Monday, March 3, 2014

Beneath the Cross of Jesus

Rev. Harrell D. Davis
The Book of Common Worship reminds us: Friends in Christ, every year at the time of the Christian Passover we celebrate our redemption through the death and resurrection of our Lord Jesus Christ. Lent is a time to prepare for this celebration and to renew our life in the paschal mystery. We begin this holy season by acknowledging our need for repentance, and for the mercy and forgiveness proclaimed in the gospel of Jesus Christ.

We begin our journey to Easter with the sign of ashes. This ancient sign speaks of the frailty and uncertainty of human life, and marks the penitence of this community….

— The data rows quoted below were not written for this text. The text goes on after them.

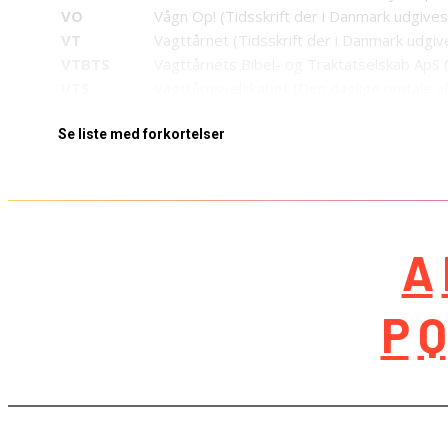
VO
Vågn Op! (Tidsskrift der i Danmark udgives
VT
Vagttårnet (Tidsskrift der i Danmark udgiv
VTBTS
Vagttårnets Bibel- og Traktatselskab ApS (
VTS
Vagttårnsselskabet (Den daglige omtale a
Se liste med forkortelser
A
P
Q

Lent, beginning with the imposition of ashes, is the church’s way of symbolizing our journey to Easter. Like a symbolic via dolorosa, our journey traces the steps of faith traveled by spiritual ancestors, brothers and sisters, the saints of First Presbyterian Church. We, like they, are embarking on the spiritual journey that will lead to the cross.

“Beneath the Cross of Jesus I fain would take my stand….” So says one of our favorite Easter hymns. But what does it mean to fain take a stand? One dictionary says: “The old word fain describes the feeling of gladly or willingly doing something. You would fain have stayed home, but had to venture out in the rain.” So, the hymn asks us, using an archaic adjective, to gladly, willingly, take our place beneath the cross of Jesus.

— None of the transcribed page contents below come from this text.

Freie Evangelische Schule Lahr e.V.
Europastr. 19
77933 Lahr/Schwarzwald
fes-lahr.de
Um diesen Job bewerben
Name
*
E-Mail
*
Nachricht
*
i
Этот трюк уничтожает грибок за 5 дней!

How do you sell a journey, much less a destination, that brings us to the symbol of Christ’s suffering and death? How do you encourage a spiritual journey of penitence in an age of rampant excess?

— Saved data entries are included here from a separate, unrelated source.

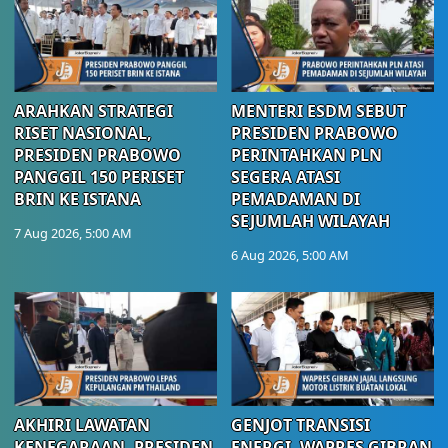
ARAHKAN STRATEGI
MENTERI ESDM SEBUT
RISET NASIONAL,
PRESIDEN PRABOWO
PRESIDEN PRABOWO
PERINTAHKAN PLN
PANGGIL 150 PERISET
SEGERA ATASI
BRIN KE ISTANA
PEMADAMAN DI
SEJUMLAH WILAYAH
7 Aug 2026, 5:00 AM
6 Aug 2026, 5:00 AM
AKHIRI LAWATAN
GENJOT TRANSISI
KENEGARAAN, PRESIDEN
ENERGI, WAPRES GIBRAN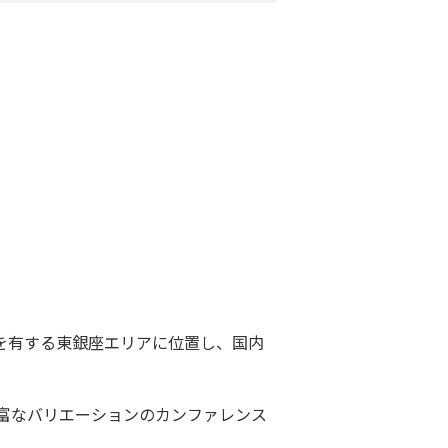
,23F,29Fの3フロアで運営しており、
して29Fのサービスを終了させていただく
で、今後ともご利用賜りますよう、何卒よろ
2026年6月30日
どを有する東銀座エリアに位置し、国内
富なバリエーションのカンファレンス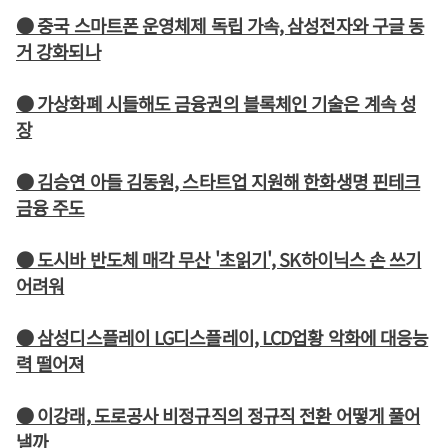
● 중국 스마트폰 운영체제 독립 가속, 삼성전자와 구글 동
거 강화되나
● 가상화폐 시들해도 금융권의 블록체인 기술은 계속 성
장
● 김승연 아들 김동원, 스타트업 지원해 한화생명 핀테크
금융 주도
● 도시바 반도체 매각 무산 '초읽기', SK하이닉스 손 쓰기
어려워
● 삼성디스플레이 LG디스플레이, LCD업황 악화에 대응능
력 떨어져
● 이강래, 도로공사 비정규직의 정규직 전환 어떻게 풀어
낼까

New Testament scholar David Lose reminds us that Ash Wednesday (including the whole of Lent) is about the unexpected, the counterintuitive, a reversal of expectations. He writes: As we once more commence our journey to Jerusalem and the cross, we must be prepared to meet the God who always defies our expectations. Caught off balance and unawares, we may once again recognize that our best and only hope for blessing in this life—and salvation in the one to come—rests in God being true to God’s own nature, even to the point of taking on our lot and our life to die on the cross that we might live with hope…..

I invite you, therefore, in the name of Christ, to observe a holy Lent by self-examination and penitence, by prayer and fasting, by works of love, and by reading and meditating on the Word of God.

I invite you to gladly, willingly, take your place beneath the cross of Jesus. Thanks be to God.